# 2015-2016 Colloquium Schedule

## Fall 2016

### A Geometric & Combinatorial Approach to Weighted Voting

**Speaker**: Jason Parsley (Wake Forest University)- October 6, 2016 at 4:40 pm in Robinson Hall 105
- Refreshments in Robinson Hall foyer at 4:20
**Abstract**: Weighted voting refers to the situation where*n*players, each with a certain weight, vote on a yes or no motion. For one side to win, the weights of its players must reach a certain fixed quota*q*. A natural example is a corporation: each stockholder is a player with weight equal to the shares of stock he or she owns. In joint work with Sarah Mason, we describe several combinatorial properties of weighted games. We introduce a geometric approach to weighted voting by constructing a polyhedron for each weighted game. We also form a partially ordered set (a poset) containing all weighted games. Connecting these two perspectives, we prove that the poset is a blueprint for how the polyhedra fit together to form*Cn*, the configuration region of all weights and quotas for*n*players. This talk assumes no background information and is suitable for any undergraduate.

### What We Did Last Summer (Parents and Family Weekend Event)

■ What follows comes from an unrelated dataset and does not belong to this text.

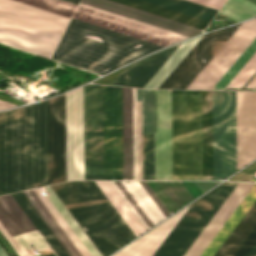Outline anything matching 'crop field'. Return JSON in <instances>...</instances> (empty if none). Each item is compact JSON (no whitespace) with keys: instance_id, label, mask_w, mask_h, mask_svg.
Returning <instances> with one entry per match:
<instances>
[{"instance_id":"obj_3","label":"crop field","mask_w":256,"mask_h":256,"mask_svg":"<svg viewBox=\"0 0 256 256\" xmlns=\"http://www.w3.org/2000/svg\"><path fill=\"white\" fill-rule=\"evenodd\" d=\"M161 47L72 18L52 59L104 74Z\"/></svg>"},{"instance_id":"obj_49","label":"crop field","mask_w":256,"mask_h":256,"mask_svg":"<svg viewBox=\"0 0 256 256\" xmlns=\"http://www.w3.org/2000/svg\"><path fill=\"white\" fill-rule=\"evenodd\" d=\"M63 1H67V2H70V3H73V4H78L79 0H63Z\"/></svg>"},{"instance_id":"obj_45","label":"crop field","mask_w":256,"mask_h":256,"mask_svg":"<svg viewBox=\"0 0 256 256\" xmlns=\"http://www.w3.org/2000/svg\"><path fill=\"white\" fill-rule=\"evenodd\" d=\"M203 192L208 190L210 187L218 184L219 182H196Z\"/></svg>"},{"instance_id":"obj_8","label":"crop field","mask_w":256,"mask_h":256,"mask_svg":"<svg viewBox=\"0 0 256 256\" xmlns=\"http://www.w3.org/2000/svg\"><path fill=\"white\" fill-rule=\"evenodd\" d=\"M173 179L202 180L201 91L172 90Z\"/></svg>"},{"instance_id":"obj_48","label":"crop field","mask_w":256,"mask_h":256,"mask_svg":"<svg viewBox=\"0 0 256 256\" xmlns=\"http://www.w3.org/2000/svg\"><path fill=\"white\" fill-rule=\"evenodd\" d=\"M0 256H8L6 254V252L2 249V247L0 246Z\"/></svg>"},{"instance_id":"obj_42","label":"crop field","mask_w":256,"mask_h":256,"mask_svg":"<svg viewBox=\"0 0 256 256\" xmlns=\"http://www.w3.org/2000/svg\"><path fill=\"white\" fill-rule=\"evenodd\" d=\"M0 231L8 240V242L11 244V246L15 249V251L18 253L19 256H27V254L24 252L21 246L17 243V241L14 239V237L11 235V233L8 231V229L5 227V225L2 223L1 220H0Z\"/></svg>"},{"instance_id":"obj_22","label":"crop field","mask_w":256,"mask_h":256,"mask_svg":"<svg viewBox=\"0 0 256 256\" xmlns=\"http://www.w3.org/2000/svg\"><path fill=\"white\" fill-rule=\"evenodd\" d=\"M256 201V184L248 193V195L244 198L238 208L234 211L228 221L224 224L218 234L214 237L205 251L201 254V256H213L223 242L227 239L236 225L240 222L246 212L250 209L253 203Z\"/></svg>"},{"instance_id":"obj_12","label":"crop field","mask_w":256,"mask_h":256,"mask_svg":"<svg viewBox=\"0 0 256 256\" xmlns=\"http://www.w3.org/2000/svg\"><path fill=\"white\" fill-rule=\"evenodd\" d=\"M256 38V19L244 22L187 89H212Z\"/></svg>"},{"instance_id":"obj_13","label":"crop field","mask_w":256,"mask_h":256,"mask_svg":"<svg viewBox=\"0 0 256 256\" xmlns=\"http://www.w3.org/2000/svg\"><path fill=\"white\" fill-rule=\"evenodd\" d=\"M155 180H172L171 90H154Z\"/></svg>"},{"instance_id":"obj_32","label":"crop field","mask_w":256,"mask_h":256,"mask_svg":"<svg viewBox=\"0 0 256 256\" xmlns=\"http://www.w3.org/2000/svg\"><path fill=\"white\" fill-rule=\"evenodd\" d=\"M45 189L49 193V196H47L49 200L52 202V204L55 206V208L58 210L61 216L65 219V221L77 235L80 241L84 244V246L87 248L90 254L92 256H101L95 249V247L92 245V243L85 236V234L82 232V230L79 228V226L72 219V217L69 215V213L65 210V208L62 206V204L59 202V200L56 198V196L53 194L50 188L46 187Z\"/></svg>"},{"instance_id":"obj_24","label":"crop field","mask_w":256,"mask_h":256,"mask_svg":"<svg viewBox=\"0 0 256 256\" xmlns=\"http://www.w3.org/2000/svg\"><path fill=\"white\" fill-rule=\"evenodd\" d=\"M117 3H121L142 11H146L167 19H171L189 26H193L199 29L204 30V28L206 27V25L208 24V22L202 21V20H198L180 13H176L161 7H157L142 1H138V0H111Z\"/></svg>"},{"instance_id":"obj_37","label":"crop field","mask_w":256,"mask_h":256,"mask_svg":"<svg viewBox=\"0 0 256 256\" xmlns=\"http://www.w3.org/2000/svg\"><path fill=\"white\" fill-rule=\"evenodd\" d=\"M255 226L256 212L253 214V216L250 218V220L247 222V224L244 226V228L241 230V232L238 234V236L235 238V240L223 254V256H233Z\"/></svg>"},{"instance_id":"obj_43","label":"crop field","mask_w":256,"mask_h":256,"mask_svg":"<svg viewBox=\"0 0 256 256\" xmlns=\"http://www.w3.org/2000/svg\"><path fill=\"white\" fill-rule=\"evenodd\" d=\"M256 242V227L248 236V238L244 241L238 251L235 253L234 256H245L253 244Z\"/></svg>"},{"instance_id":"obj_14","label":"crop field","mask_w":256,"mask_h":256,"mask_svg":"<svg viewBox=\"0 0 256 256\" xmlns=\"http://www.w3.org/2000/svg\"><path fill=\"white\" fill-rule=\"evenodd\" d=\"M145 229L170 214L145 181H110Z\"/></svg>"},{"instance_id":"obj_35","label":"crop field","mask_w":256,"mask_h":256,"mask_svg":"<svg viewBox=\"0 0 256 256\" xmlns=\"http://www.w3.org/2000/svg\"><path fill=\"white\" fill-rule=\"evenodd\" d=\"M15 238L28 254V256H34L28 253L27 250L29 249L43 250L50 248L40 233L37 231V229L15 236Z\"/></svg>"},{"instance_id":"obj_4","label":"crop field","mask_w":256,"mask_h":256,"mask_svg":"<svg viewBox=\"0 0 256 256\" xmlns=\"http://www.w3.org/2000/svg\"><path fill=\"white\" fill-rule=\"evenodd\" d=\"M50 188L102 256L136 238L94 181Z\"/></svg>"},{"instance_id":"obj_46","label":"crop field","mask_w":256,"mask_h":256,"mask_svg":"<svg viewBox=\"0 0 256 256\" xmlns=\"http://www.w3.org/2000/svg\"><path fill=\"white\" fill-rule=\"evenodd\" d=\"M11 107H16V106L0 101V110L11 108Z\"/></svg>"},{"instance_id":"obj_30","label":"crop field","mask_w":256,"mask_h":256,"mask_svg":"<svg viewBox=\"0 0 256 256\" xmlns=\"http://www.w3.org/2000/svg\"><path fill=\"white\" fill-rule=\"evenodd\" d=\"M179 45L154 54L127 86L142 88Z\"/></svg>"},{"instance_id":"obj_9","label":"crop field","mask_w":256,"mask_h":256,"mask_svg":"<svg viewBox=\"0 0 256 256\" xmlns=\"http://www.w3.org/2000/svg\"><path fill=\"white\" fill-rule=\"evenodd\" d=\"M84 133L85 179H103L102 87L100 85L84 86Z\"/></svg>"},{"instance_id":"obj_11","label":"crop field","mask_w":256,"mask_h":256,"mask_svg":"<svg viewBox=\"0 0 256 256\" xmlns=\"http://www.w3.org/2000/svg\"><path fill=\"white\" fill-rule=\"evenodd\" d=\"M239 25L203 35L159 88L186 89Z\"/></svg>"},{"instance_id":"obj_23","label":"crop field","mask_w":256,"mask_h":256,"mask_svg":"<svg viewBox=\"0 0 256 256\" xmlns=\"http://www.w3.org/2000/svg\"><path fill=\"white\" fill-rule=\"evenodd\" d=\"M95 182L99 186V188L102 190V192L105 194V196L108 198V200L111 202V204L114 206V208L117 210V212L120 214V216L123 218V220L126 222V224L129 226V228L132 230V232L135 234L136 237L142 234L144 231H146L144 227L141 225V223L138 221V219L135 217V215L132 213V211L129 209V207L125 204V202L116 192V190L113 188V186L110 184L109 181H95Z\"/></svg>"},{"instance_id":"obj_10","label":"crop field","mask_w":256,"mask_h":256,"mask_svg":"<svg viewBox=\"0 0 256 256\" xmlns=\"http://www.w3.org/2000/svg\"><path fill=\"white\" fill-rule=\"evenodd\" d=\"M104 179H122L121 88L103 85Z\"/></svg>"},{"instance_id":"obj_19","label":"crop field","mask_w":256,"mask_h":256,"mask_svg":"<svg viewBox=\"0 0 256 256\" xmlns=\"http://www.w3.org/2000/svg\"><path fill=\"white\" fill-rule=\"evenodd\" d=\"M143 135H153V90H142ZM143 179H154V136H143Z\"/></svg>"},{"instance_id":"obj_17","label":"crop field","mask_w":256,"mask_h":256,"mask_svg":"<svg viewBox=\"0 0 256 256\" xmlns=\"http://www.w3.org/2000/svg\"><path fill=\"white\" fill-rule=\"evenodd\" d=\"M254 184L239 183L184 256H199Z\"/></svg>"},{"instance_id":"obj_18","label":"crop field","mask_w":256,"mask_h":256,"mask_svg":"<svg viewBox=\"0 0 256 256\" xmlns=\"http://www.w3.org/2000/svg\"><path fill=\"white\" fill-rule=\"evenodd\" d=\"M81 2L188 36H192L202 32V30L189 27L171 20H167L108 0H82Z\"/></svg>"},{"instance_id":"obj_21","label":"crop field","mask_w":256,"mask_h":256,"mask_svg":"<svg viewBox=\"0 0 256 256\" xmlns=\"http://www.w3.org/2000/svg\"><path fill=\"white\" fill-rule=\"evenodd\" d=\"M0 219L13 236L35 229L11 195L0 197Z\"/></svg>"},{"instance_id":"obj_15","label":"crop field","mask_w":256,"mask_h":256,"mask_svg":"<svg viewBox=\"0 0 256 256\" xmlns=\"http://www.w3.org/2000/svg\"><path fill=\"white\" fill-rule=\"evenodd\" d=\"M74 18L131 35L162 46L175 43L183 38L131 23L87 8L78 7Z\"/></svg>"},{"instance_id":"obj_29","label":"crop field","mask_w":256,"mask_h":256,"mask_svg":"<svg viewBox=\"0 0 256 256\" xmlns=\"http://www.w3.org/2000/svg\"><path fill=\"white\" fill-rule=\"evenodd\" d=\"M32 192L35 194V196L38 198V200L41 202V204L44 206V208L47 210V212L50 214V216L62 230V232L65 234V236L77 250L80 256H91L89 252L86 250V248L83 246V244L76 237V235L73 233V231L70 229V227L67 225V223L64 221V219L60 216V214L51 204V202L48 200V198H42L37 189H33Z\"/></svg>"},{"instance_id":"obj_33","label":"crop field","mask_w":256,"mask_h":256,"mask_svg":"<svg viewBox=\"0 0 256 256\" xmlns=\"http://www.w3.org/2000/svg\"><path fill=\"white\" fill-rule=\"evenodd\" d=\"M256 72V53L251 57V59L245 64V66L239 71V73L233 78V80L227 85V87L242 88L244 84L250 79V77ZM256 73L251 77V79L245 84L242 89L239 90H254V89H244L247 84L253 79ZM225 88V89H233ZM246 88H256V76L248 84Z\"/></svg>"},{"instance_id":"obj_16","label":"crop field","mask_w":256,"mask_h":256,"mask_svg":"<svg viewBox=\"0 0 256 256\" xmlns=\"http://www.w3.org/2000/svg\"><path fill=\"white\" fill-rule=\"evenodd\" d=\"M123 179H137L136 90L122 88Z\"/></svg>"},{"instance_id":"obj_47","label":"crop field","mask_w":256,"mask_h":256,"mask_svg":"<svg viewBox=\"0 0 256 256\" xmlns=\"http://www.w3.org/2000/svg\"><path fill=\"white\" fill-rule=\"evenodd\" d=\"M246 256H256V243L254 246L251 248V250L248 252Z\"/></svg>"},{"instance_id":"obj_34","label":"crop field","mask_w":256,"mask_h":256,"mask_svg":"<svg viewBox=\"0 0 256 256\" xmlns=\"http://www.w3.org/2000/svg\"><path fill=\"white\" fill-rule=\"evenodd\" d=\"M27 4H31L43 9H47L59 14L71 17L76 5L63 2L60 0H18Z\"/></svg>"},{"instance_id":"obj_7","label":"crop field","mask_w":256,"mask_h":256,"mask_svg":"<svg viewBox=\"0 0 256 256\" xmlns=\"http://www.w3.org/2000/svg\"><path fill=\"white\" fill-rule=\"evenodd\" d=\"M0 8L64 29L70 19L15 0H0ZM1 9L0 43L50 58L64 29Z\"/></svg>"},{"instance_id":"obj_36","label":"crop field","mask_w":256,"mask_h":256,"mask_svg":"<svg viewBox=\"0 0 256 256\" xmlns=\"http://www.w3.org/2000/svg\"><path fill=\"white\" fill-rule=\"evenodd\" d=\"M255 51L256 39L234 63V65L227 71V73L221 78V80L215 85L213 89H224L227 83L234 77V75L241 69V67L247 62V60L254 54Z\"/></svg>"},{"instance_id":"obj_20","label":"crop field","mask_w":256,"mask_h":256,"mask_svg":"<svg viewBox=\"0 0 256 256\" xmlns=\"http://www.w3.org/2000/svg\"><path fill=\"white\" fill-rule=\"evenodd\" d=\"M146 182L170 214L194 200L181 182Z\"/></svg>"},{"instance_id":"obj_38","label":"crop field","mask_w":256,"mask_h":256,"mask_svg":"<svg viewBox=\"0 0 256 256\" xmlns=\"http://www.w3.org/2000/svg\"><path fill=\"white\" fill-rule=\"evenodd\" d=\"M152 56V55H151ZM148 56L140 61H137L125 68V70L120 74V76L113 83L114 85L126 86L129 81L136 75V73L143 67V65L150 59Z\"/></svg>"},{"instance_id":"obj_1","label":"crop field","mask_w":256,"mask_h":256,"mask_svg":"<svg viewBox=\"0 0 256 256\" xmlns=\"http://www.w3.org/2000/svg\"><path fill=\"white\" fill-rule=\"evenodd\" d=\"M236 110L240 169L256 158V92L236 91ZM202 135L203 180H213L212 91H202ZM213 135L214 180L224 179L237 171L235 91H213Z\"/></svg>"},{"instance_id":"obj_6","label":"crop field","mask_w":256,"mask_h":256,"mask_svg":"<svg viewBox=\"0 0 256 256\" xmlns=\"http://www.w3.org/2000/svg\"><path fill=\"white\" fill-rule=\"evenodd\" d=\"M67 180L84 179L83 87L66 94ZM65 94L49 100V184L66 181Z\"/></svg>"},{"instance_id":"obj_31","label":"crop field","mask_w":256,"mask_h":256,"mask_svg":"<svg viewBox=\"0 0 256 256\" xmlns=\"http://www.w3.org/2000/svg\"><path fill=\"white\" fill-rule=\"evenodd\" d=\"M237 22L256 16V0H228L219 12Z\"/></svg>"},{"instance_id":"obj_26","label":"crop field","mask_w":256,"mask_h":256,"mask_svg":"<svg viewBox=\"0 0 256 256\" xmlns=\"http://www.w3.org/2000/svg\"><path fill=\"white\" fill-rule=\"evenodd\" d=\"M21 193L29 202V204L33 207V209L36 211V213L39 215V217L42 219L45 225L49 228V230L52 232L55 238L59 241V243L68 253V255L79 256V254L76 252V250L64 236V234L61 232V230L58 228V226L55 224V222L52 220V218L49 216V214L46 212V210L34 196V194L31 192V190L23 191Z\"/></svg>"},{"instance_id":"obj_44","label":"crop field","mask_w":256,"mask_h":256,"mask_svg":"<svg viewBox=\"0 0 256 256\" xmlns=\"http://www.w3.org/2000/svg\"><path fill=\"white\" fill-rule=\"evenodd\" d=\"M219 10L226 0H189Z\"/></svg>"},{"instance_id":"obj_50","label":"crop field","mask_w":256,"mask_h":256,"mask_svg":"<svg viewBox=\"0 0 256 256\" xmlns=\"http://www.w3.org/2000/svg\"><path fill=\"white\" fill-rule=\"evenodd\" d=\"M256 90V89H255Z\"/></svg>"},{"instance_id":"obj_41","label":"crop field","mask_w":256,"mask_h":256,"mask_svg":"<svg viewBox=\"0 0 256 256\" xmlns=\"http://www.w3.org/2000/svg\"><path fill=\"white\" fill-rule=\"evenodd\" d=\"M80 6L87 7V8H90V9H93V10H96V11H99V12H103V13H106V14H109V15H112V16H115V17H119V18H122V19H125V20H128V21H132V22H135V23H138V24H141V25H144V26H148V27H151V28L160 30V31H164V32H167V33L176 35V36H180V37H183V38H187V37H188V36L181 35V34H178V33L172 32V31H169V30H165V29H162V28L153 26V25H149V24H146V23L137 21V20H133V19H130V18L121 16V15H117V14H114V13H111V12H108V11H105V10H101V9H98V8H95V7H92V6H89V5H85V4L80 3Z\"/></svg>"},{"instance_id":"obj_5","label":"crop field","mask_w":256,"mask_h":256,"mask_svg":"<svg viewBox=\"0 0 256 256\" xmlns=\"http://www.w3.org/2000/svg\"><path fill=\"white\" fill-rule=\"evenodd\" d=\"M238 183L225 182L113 256H183Z\"/></svg>"},{"instance_id":"obj_28","label":"crop field","mask_w":256,"mask_h":256,"mask_svg":"<svg viewBox=\"0 0 256 256\" xmlns=\"http://www.w3.org/2000/svg\"><path fill=\"white\" fill-rule=\"evenodd\" d=\"M12 196L22 208V210L26 213V215L29 217V219L32 221V223L35 225V227L39 230V232L42 234V236L45 238V240L48 242V244L51 246L57 256H68L64 249L61 247V245L58 243V241L54 238L48 228L44 225V223L32 209L33 207L31 208V206L22 196V194L18 193L13 194Z\"/></svg>"},{"instance_id":"obj_2","label":"crop field","mask_w":256,"mask_h":256,"mask_svg":"<svg viewBox=\"0 0 256 256\" xmlns=\"http://www.w3.org/2000/svg\"><path fill=\"white\" fill-rule=\"evenodd\" d=\"M48 184V100L0 113V195Z\"/></svg>"},{"instance_id":"obj_39","label":"crop field","mask_w":256,"mask_h":256,"mask_svg":"<svg viewBox=\"0 0 256 256\" xmlns=\"http://www.w3.org/2000/svg\"><path fill=\"white\" fill-rule=\"evenodd\" d=\"M137 100L141 101V90L137 89ZM137 101L138 134V179H142L141 102Z\"/></svg>"},{"instance_id":"obj_40","label":"crop field","mask_w":256,"mask_h":256,"mask_svg":"<svg viewBox=\"0 0 256 256\" xmlns=\"http://www.w3.org/2000/svg\"><path fill=\"white\" fill-rule=\"evenodd\" d=\"M255 210H256V203L253 205L250 211L246 214V216L243 218L240 224L236 227V229L233 231V233L226 240V242L223 244V246L220 248V250L216 253L215 256H222V254L225 252V250L228 248V246L231 244V242L234 240V238L237 236V234L240 232V230L243 228V226L246 224V222L255 212Z\"/></svg>"},{"instance_id":"obj_25","label":"crop field","mask_w":256,"mask_h":256,"mask_svg":"<svg viewBox=\"0 0 256 256\" xmlns=\"http://www.w3.org/2000/svg\"><path fill=\"white\" fill-rule=\"evenodd\" d=\"M200 37L182 43L143 88H158Z\"/></svg>"},{"instance_id":"obj_27","label":"crop field","mask_w":256,"mask_h":256,"mask_svg":"<svg viewBox=\"0 0 256 256\" xmlns=\"http://www.w3.org/2000/svg\"><path fill=\"white\" fill-rule=\"evenodd\" d=\"M188 15L210 21L217 10L207 8L185 0H143Z\"/></svg>"}]
</instances>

**Speakers**: W&L Math students Holly Paige Chaos, Margaret Kallus, Max Rezek and Saimon Islam- September 30th at 4:40 pm in Robinson Hall 105
- Refreshments at 4:20 pm in Robinson Hall foyer
**Abstract**: The students will talk about their summer research.

## Winter 2016

### Monochromatic Solutions of Linear Equations

**Speaker**: Mitchel T. Keller (Washington & Lee University) — Pi Mu Epsilon Induction- March 24, 2016 at 3:35 pm in Robinson Hall 105
- Followed by refreshments in Robinson Hall foyer
**Abstract**: A coloring of the positive integers is a function $f$ from the positive integers to some finite set of colors. For example, if the set of colors is $\{\text{red}, \text{green}, \text{blue}\}$, we might say that $1$ is colored red, $2$ is colored blue, $3$ is colored blue, $4$ is colored blue, ..., $8$ is colored green, $9$ is colored blue, $10$ is colored red, and so on. Given a linear equation with integer coefficients, say $x+y-z = 0$ or $x+y-3z=0$, a monochromatic solution is a solution to the equation in which all of the values are the same color. For example, although $1+2 - 3 = 0$, $(1,2,3)$ is not a monochromatic solution to $x+y-z=0$ in our coloring above, since we have $1$ colored red and $2$ colored blue. However, $(3,9,4)$ is a monochromatic solution to $x+y-3z=0$, since $3$, $4$, and $9$ are all colored blue and $3+9-3\cdot 4=0$. In this talk, we will explore some classical results that help us identify which linear equations with integer coefficients must have a monochromatic solution in*every*coloring of the positive integers.

## Fall 2015

### What I Did Last Summer (Parents and Family Weekend Event)

**Speakers**: W&L Math students Trenten Babcock, Elliot Emadian, Emily Jaekle, Ryan McDonnell, Luke Quigley, and Lewis Sears.- October 2, 2015 at 4:40 pm in Robinson Hall 105
- Refreshments at 4:20 pm in Robinson Hall foyer
**Abstract**: The students will talk about their summer research.